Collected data
# # # #

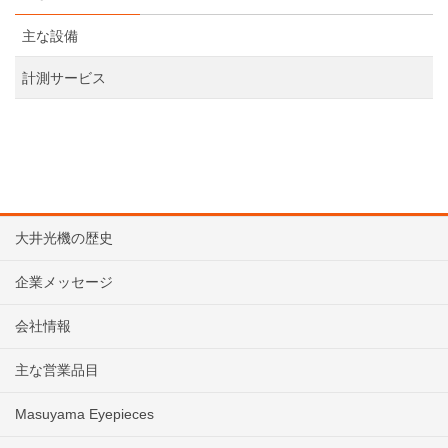
主な設備
計測サービス
大井光機の歴史
企業メッセージ
会社情報
主な営業品目
Masuyama Eyepieces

# # # #

Problem details:
Change "Eyepieces" to "Oculars" throughout the records and write out all the lines again, keeping everything else the same. Leave the pictures out of your answer.

Task answer:
主な設備
計測サービス
大井光機の歴史
企業メッセージ
会社情報
主な営業品目
Masuyama Oculars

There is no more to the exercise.